Army Gen. Ray Odierno said that 4,000 U.S. troops would be heading home from Iraq next month and asked Congress not to lose sight that Iraq remains a key ally in the region. While that news is, on the surface, a positive development in the planned U.S. drawdown, just a month ago Defense Secretary Robert Gates approved adding 1,000 troops to those already in Iraq, which itself came on top of a significant increase in U.S. contractors. Meanwhile, low oil prices have set back Iraq’s plans to build up its own forces.

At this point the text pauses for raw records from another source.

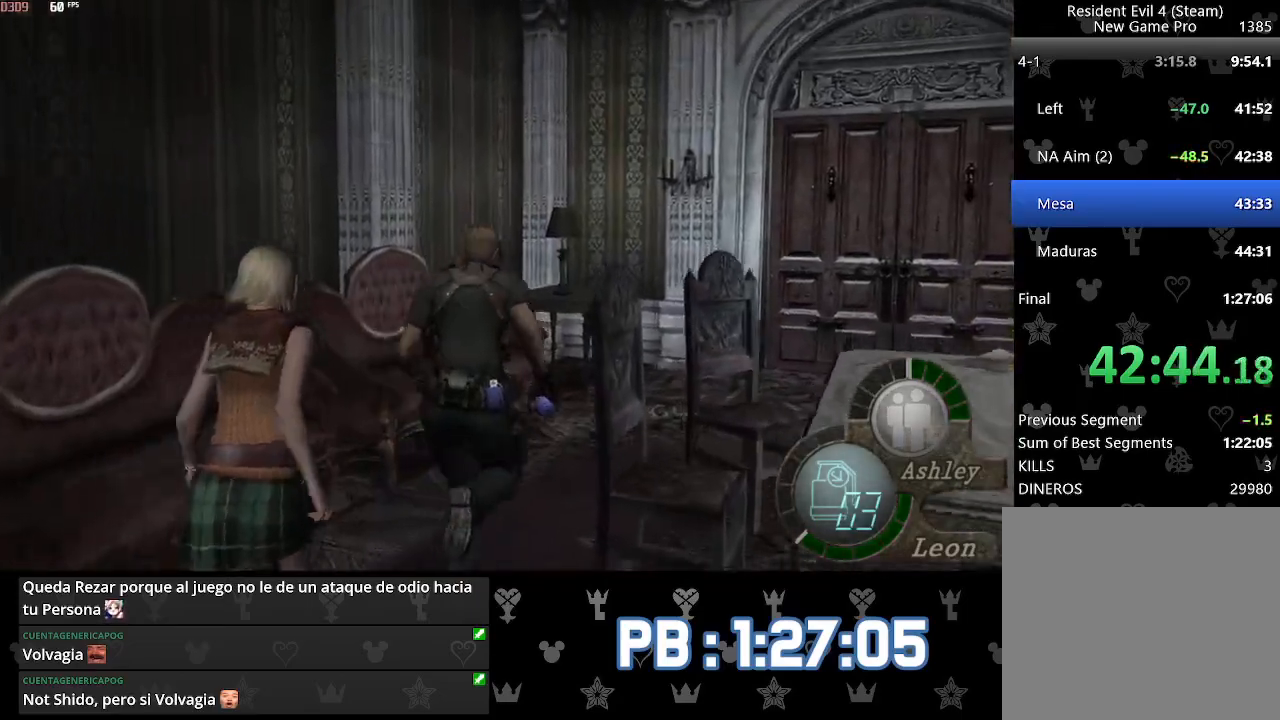
{"buttons": ["SQUARE"], "left_stick": "up", "right_stick": "center"}
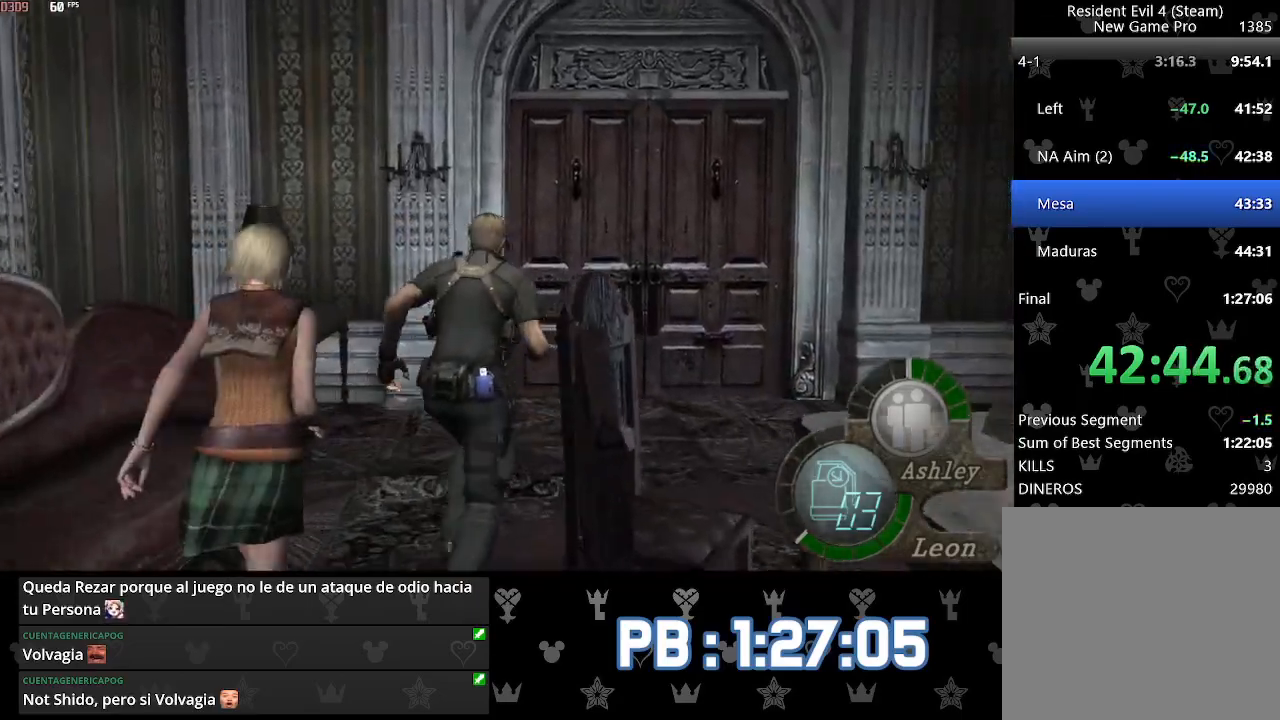
{"buttons": [], "left_stick": "up", "right_stick": "center"}
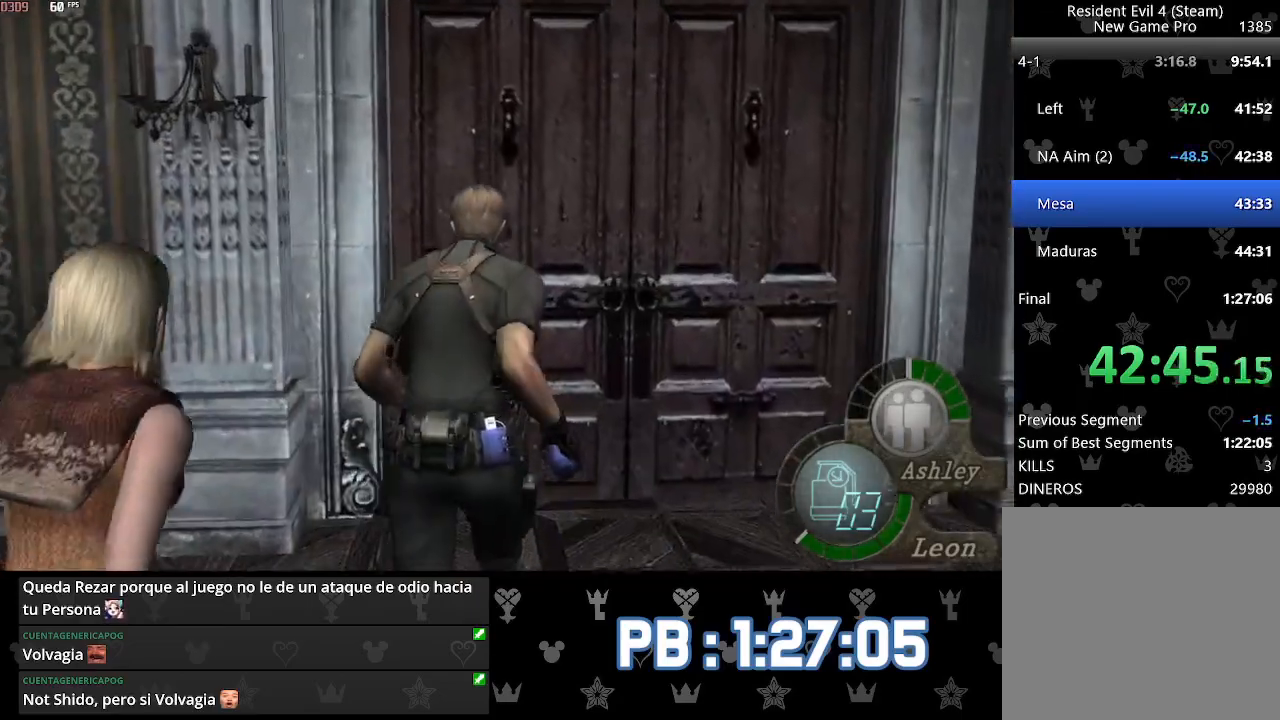
{"buttons": [], "left_stick": "up", "right_stick": "center", "events": []}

In Baghdad, one university student was killed and eight more were wounded during a blast in Abu Dsheer. A bomb in Adhamiya killed a man and wounded his wife.
Three soldiers were killed and a fourth one was wounded during an attack on the checkpoint in Mahmoudiya.
A woman’s body bearing gunshot wounds was discovered north of Mosul. A bomb targeting a professor’s home in the city left no casualties.
In rare news out of Basra, a woman’s body was found bearing multiple stab wounds.
A Kirkuk kidnap victim was released after gunmen beat him up and set his car ablaze. Separately, eight suspects were arrested south of the city.
The Defense Ministry denied that Tal Abta had fallen into terrorists’ hands and assured the public that security forces were deployed to the region.